Task 1 :: In the transcribed page listing below, arrange only the lines from the one containing "25 Years on the Climate Beat" through the one containing "hours have been a re", both included, as a JSON list of strings with one string per line and blank lines omitted.

+---+

Effectiveness of Alignment Loss. We have conducted two studies to show the powerful capability of the alignment loss which provides a supervision signal from the perspective of pushing positive samples. The first is to directly minimize the Euclidean distance between the features of the same image extracted from the universal expert and domain experts respectively. The second is that the features output from the domain experts will be transformed by a projector according to Eq. 6. As shown in the Tab. 1-5,7,8, the alignment loss without projectors can bring slight improvements to most benchmarks , but it has a negative effect on CUHK03. However, with the addition of the projectors, the generalization capability of the universal expert is further improved, i.e., 1.6% in mAP and 1.8% Top-1 accuracy gains on average based on Tab. 1-5. Furthermore, we also observe the performance of the three domain experts as shown in the Tab. 2. With the alignment loss, the generalization capability of the domain experts are improved as well. Notice that, the best domain experts in some experiments even outperform the universal expert when using the alignment loss.
Effectiveness of Uniformity Loss. Different with the alignment loss, the uniformity loss supervises the training of the domain experts by fully exploiting the negative samples. As shown in Tab. 1-9, with the addition of the uniformity loss, the generalization capability of the universal expert are further improved. Specifically, the uniformity loss increases the performance by 0.8% in mAP and 0.9% in Top-1 accuracy on average.
Compare with State-of-the-Arts
To demonstrate the novelty and versatility of the proposed MECL, we compare it with some state-of-the-arts on both DG-ReID and DG-classification tasks.

+---+

Task 2 :: In the passage on alignment and uniformity loss, how much does the uniformity loss improve mAP and Top-1 accuracy on average?

Transcribed page contents

+---+

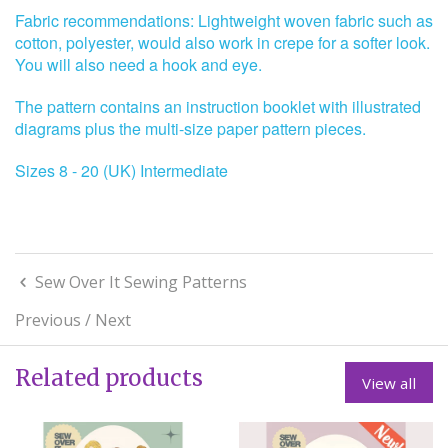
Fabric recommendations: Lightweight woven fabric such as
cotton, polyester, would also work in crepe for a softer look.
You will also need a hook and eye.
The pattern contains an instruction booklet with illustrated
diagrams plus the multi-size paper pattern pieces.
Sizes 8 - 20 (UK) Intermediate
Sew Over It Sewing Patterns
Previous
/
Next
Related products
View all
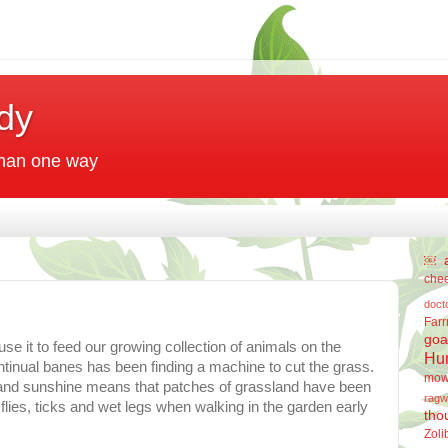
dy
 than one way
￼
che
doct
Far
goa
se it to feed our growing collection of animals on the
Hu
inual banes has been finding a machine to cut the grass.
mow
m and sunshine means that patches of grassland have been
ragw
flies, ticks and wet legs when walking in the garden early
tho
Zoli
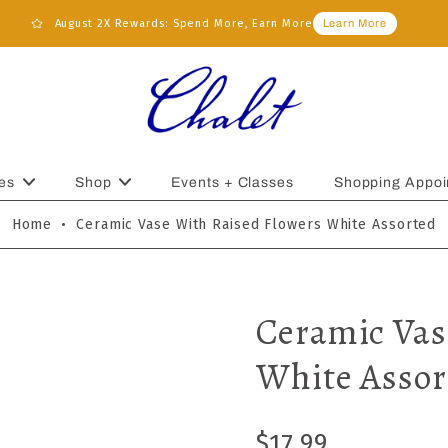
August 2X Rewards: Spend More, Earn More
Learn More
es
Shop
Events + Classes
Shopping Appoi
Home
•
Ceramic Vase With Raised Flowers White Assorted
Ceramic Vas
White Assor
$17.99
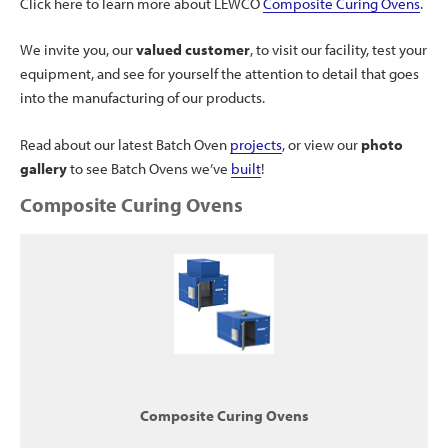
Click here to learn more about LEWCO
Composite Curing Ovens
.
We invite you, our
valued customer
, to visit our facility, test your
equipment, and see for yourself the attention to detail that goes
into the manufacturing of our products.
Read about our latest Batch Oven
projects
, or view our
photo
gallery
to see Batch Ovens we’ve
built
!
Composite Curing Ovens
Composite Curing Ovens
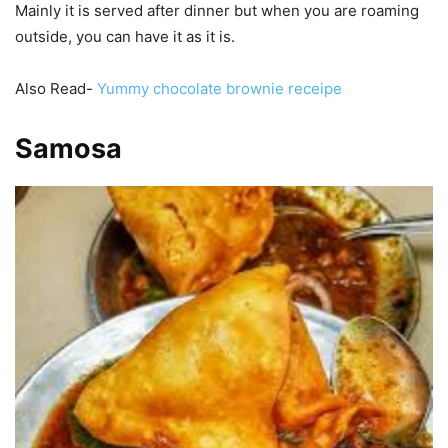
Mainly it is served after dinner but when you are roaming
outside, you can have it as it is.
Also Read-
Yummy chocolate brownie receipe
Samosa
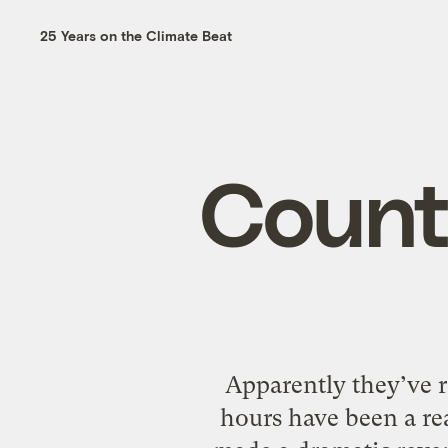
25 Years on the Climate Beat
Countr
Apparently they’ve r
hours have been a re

+---+

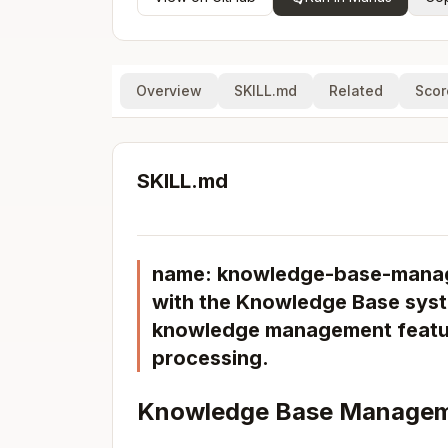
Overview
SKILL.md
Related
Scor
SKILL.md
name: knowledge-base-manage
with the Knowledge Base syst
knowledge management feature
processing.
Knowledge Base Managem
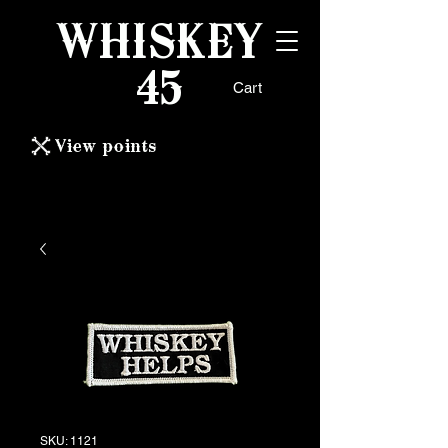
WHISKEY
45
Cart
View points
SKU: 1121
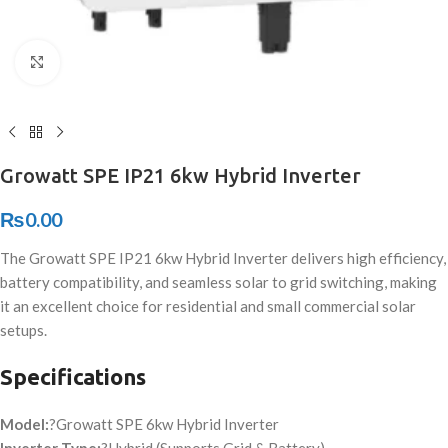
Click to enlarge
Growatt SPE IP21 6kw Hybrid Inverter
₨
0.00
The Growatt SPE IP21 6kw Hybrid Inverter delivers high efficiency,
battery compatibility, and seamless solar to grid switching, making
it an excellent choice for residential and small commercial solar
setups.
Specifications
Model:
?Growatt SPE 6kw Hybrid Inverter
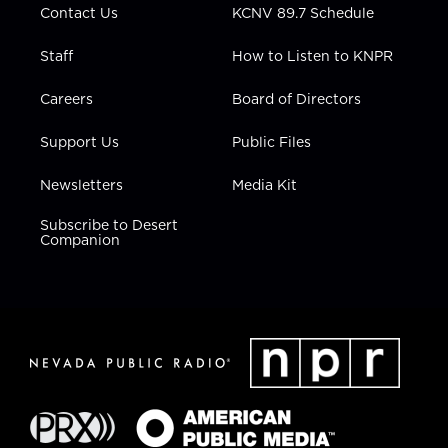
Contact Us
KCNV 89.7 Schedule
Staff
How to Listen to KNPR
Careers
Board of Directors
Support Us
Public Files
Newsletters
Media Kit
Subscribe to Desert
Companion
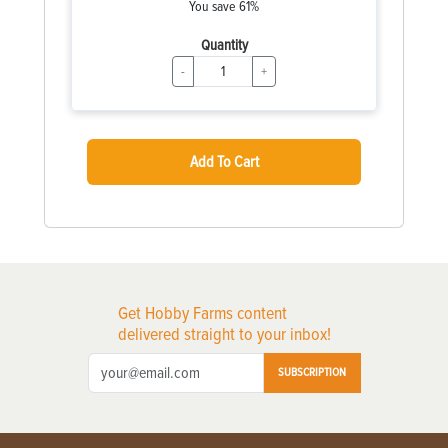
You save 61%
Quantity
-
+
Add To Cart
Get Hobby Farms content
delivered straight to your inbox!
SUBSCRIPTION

+---+

Response area 1 ::
[
  "25 Years on the Climate Beat",
  "Countr",
  "Apparently they’ve r",
  "hours have been a re"
]

Response area 2 :: By 0.8% in mAP and 0.9% in Top-1 accuracy.